#### [SHORT EXERCISE 1]
From the shuffling discussion below, return the passage that begins at the words "These are the potential" and stops after the words "in cryptographic protocols.", with no changes.
#### [SHORT EXERCISE 2]
In the shuffling discussion below, what accuracy did the run with no shuffling on the full set obtain?
#### [SHORT EXERCISE 3]
Decide whether each statement agrees with the shuffling discussion below. Answer yes or no and quote the deciding words.
(a) The runs used a mini-batch execution approach.
(b) The loop averages the data points before the propagation.
(c) Normalization is identified as the root cause of the anomaly.

#### [SELECTED EXTRACT]
###
These are the features of the runs.

  • CNN class prediction using two 2D convolutions with associating max pooling
  • mini-batch execution approach
  • fixed shuffling process used

These are the results.

  • shuffling obtained 80%/70% train/test accuracy
  • shuffling for full set obtained 77% accuracy
  • no shuffling for full set obtained 45% accuracy

Listed Causes

These are the potential Causes for the apparent anomaly that were listed in the question.

  • model is learning incorrectly
  • learns that the order of the data points plays a role in their prediction
  • data point not predicted separately because of mini-batching

Other Causal Possibilities not Listed

Notice that both of these additional possibilities are related to an insufficiency in the simulation of randomness, just as can be the case in cryptographic protocols.

  • The CNN learns the shuffling system or some aspect of it so that when the shuffling is removed, the training no longer applies to the input patterns
  • How the training and testing samples are drawn is not sufficiently random

Additional Questions

Does the model learn from the average of all the data points in the mini-batch? — Yes.

Does it think one mini-batch is one data point? — No. It doesn't think, and the loop does not average the data points before the propagation. Mini-batch simply aggregates the results before back-propagating the correction signal to the parameter tensors.

Does order matter? — Order cannot matter in a stateless system, but often does if there is state remembered between discrete events. Mini-batch requires averaging, which requires statefulness to accumulate the addends. But that is not the likely cause. How the batches are selected from the sample is a more likely factor affecting accuracy.

Principles to Comprehend

The convergence of artificial networks in general is based on the statistical characteristics of the training scenario matching the statistical characteristics of the usage scenario. In other words, to use PAC (probably approximately correct) framework terminology, how the training sample is drawn from the total population must be identical to how the validation sample is drawn from the total population. Therefore, if the training sample is not drawn with sufficient randomness from the total population convergence cannot not guaranteed.

Questions to Consider

  • How am I deciding the individual operations within the shuffling?
  • How am I drawing the train and test samples?
  • How am I deciding what samples go in what batch?
  • What natural order is in the data examples, and is it really a sequence rather than a set?
  • If a sequence, then is a classic CNN, not designed out of the box to handle temporal sequences, the correct network design to apply?

Answering these questions and gaining a full conceptual understanding of the probability and statistics aspects of the approach should occur prior to thinking about normalization, which could fix your problem accidentally, but cannot be the root cause of the anomaly.
###
#### [STORED DATA]
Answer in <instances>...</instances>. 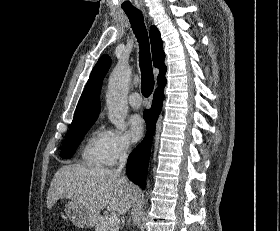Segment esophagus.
<instances>
[{
  "label": "esophagus",
  "mask_w": 280,
  "mask_h": 231,
  "mask_svg": "<svg viewBox=\"0 0 280 231\" xmlns=\"http://www.w3.org/2000/svg\"><path fill=\"white\" fill-rule=\"evenodd\" d=\"M140 8H141V10L144 12L145 16H147V13H146V11H145V8H144V7H140Z\"/></svg>",
  "instance_id": "esophagus-1"
}]
</instances>
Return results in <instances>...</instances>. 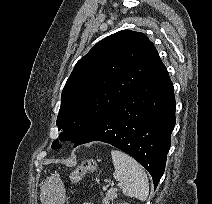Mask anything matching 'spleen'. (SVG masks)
I'll return each instance as SVG.
<instances>
[{"label":"spleen","instance_id":"spleen-1","mask_svg":"<svg viewBox=\"0 0 212 204\" xmlns=\"http://www.w3.org/2000/svg\"><path fill=\"white\" fill-rule=\"evenodd\" d=\"M114 178L122 184L125 195L146 201L149 194V182L143 167L129 155L112 150Z\"/></svg>","mask_w":212,"mask_h":204}]
</instances>
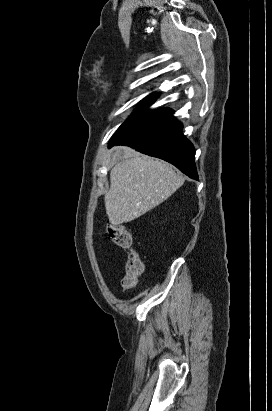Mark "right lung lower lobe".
<instances>
[{"label":"right lung lower lobe","mask_w":272,"mask_h":411,"mask_svg":"<svg viewBox=\"0 0 272 411\" xmlns=\"http://www.w3.org/2000/svg\"><path fill=\"white\" fill-rule=\"evenodd\" d=\"M182 124L172 115L125 138H112L113 145H127L144 154L163 159L192 179L198 180L195 150L182 134Z\"/></svg>","instance_id":"1"}]
</instances>
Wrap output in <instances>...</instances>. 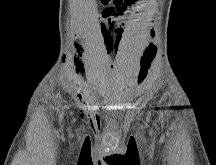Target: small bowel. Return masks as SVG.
<instances>
[{
	"instance_id": "1",
	"label": "small bowel",
	"mask_w": 216,
	"mask_h": 165,
	"mask_svg": "<svg viewBox=\"0 0 216 165\" xmlns=\"http://www.w3.org/2000/svg\"><path fill=\"white\" fill-rule=\"evenodd\" d=\"M137 0H130L125 6L107 8L102 13L101 35L105 41L106 49L109 54L117 53L125 36L126 27L122 18L127 6L135 4ZM146 2V1H145ZM82 66L77 63L76 73L82 72Z\"/></svg>"
}]
</instances>
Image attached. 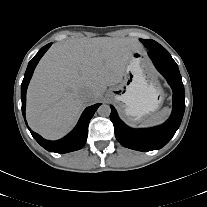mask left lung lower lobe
Returning <instances> with one entry per match:
<instances>
[{
  "label": "left lung lower lobe",
  "instance_id": "left-lung-lower-lobe-1",
  "mask_svg": "<svg viewBox=\"0 0 207 207\" xmlns=\"http://www.w3.org/2000/svg\"><path fill=\"white\" fill-rule=\"evenodd\" d=\"M148 54L173 90V110L170 118L154 128L132 129L119 119L113 106L110 114L118 142L124 147L138 151L157 150L165 146L179 128L185 111L184 86L176 62L166 49L150 50Z\"/></svg>",
  "mask_w": 207,
  "mask_h": 207
}]
</instances>
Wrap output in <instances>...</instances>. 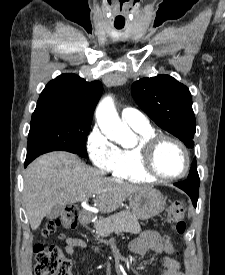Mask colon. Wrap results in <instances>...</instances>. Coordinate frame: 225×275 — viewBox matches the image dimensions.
Instances as JSON below:
<instances>
[{
	"mask_svg": "<svg viewBox=\"0 0 225 275\" xmlns=\"http://www.w3.org/2000/svg\"><path fill=\"white\" fill-rule=\"evenodd\" d=\"M79 208L69 206L58 218L50 221L42 231L43 236L53 234L60 226L66 229H72L76 226L79 217ZM167 221L171 224L172 230L176 236H183L187 229L185 220V205L181 201L170 203L167 208ZM171 252V248L167 247ZM35 253V275H72L71 263L63 255L61 249L57 246H44L37 244L34 248ZM178 256L180 252L176 253Z\"/></svg>",
	"mask_w": 225,
	"mask_h": 275,
	"instance_id": "colon-1",
	"label": "colon"
}]
</instances>
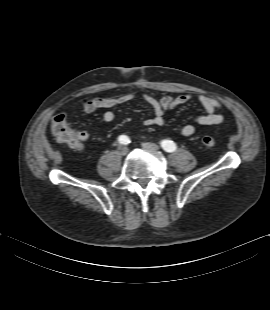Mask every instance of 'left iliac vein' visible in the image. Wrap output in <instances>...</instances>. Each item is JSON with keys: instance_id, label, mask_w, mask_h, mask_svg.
Returning <instances> with one entry per match:
<instances>
[{"instance_id": "1", "label": "left iliac vein", "mask_w": 270, "mask_h": 310, "mask_svg": "<svg viewBox=\"0 0 270 310\" xmlns=\"http://www.w3.org/2000/svg\"><path fill=\"white\" fill-rule=\"evenodd\" d=\"M142 147L145 149L153 150V151H156L159 149V147L156 144L150 143V142L142 143Z\"/></svg>"}]
</instances>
###
#### [COMPLETE ANSWER 1]
These are the potential Causes for the apparent anomaly that were listed in the question.

  • model is learning incorrectly
  • learns that the order of the data points plays a role in their prediction
  • data point not predicted separately because of mini-batching

Other Causal Possibilities not Listed

Notice that both of these additional possibilities are related to an insufficiency in the simulation of randomness, just as can be the case in cryptographic protocols.

#### [COMPLETE ANSWER 2]
45% accuracy.

#### [COMPLETE ANSWER 3]
(a) Yes: "mini-batch execution approach"
(b) No: "the loop does not average the data points before the propagation"
(c) No: "cannot be the root cause of the anomaly"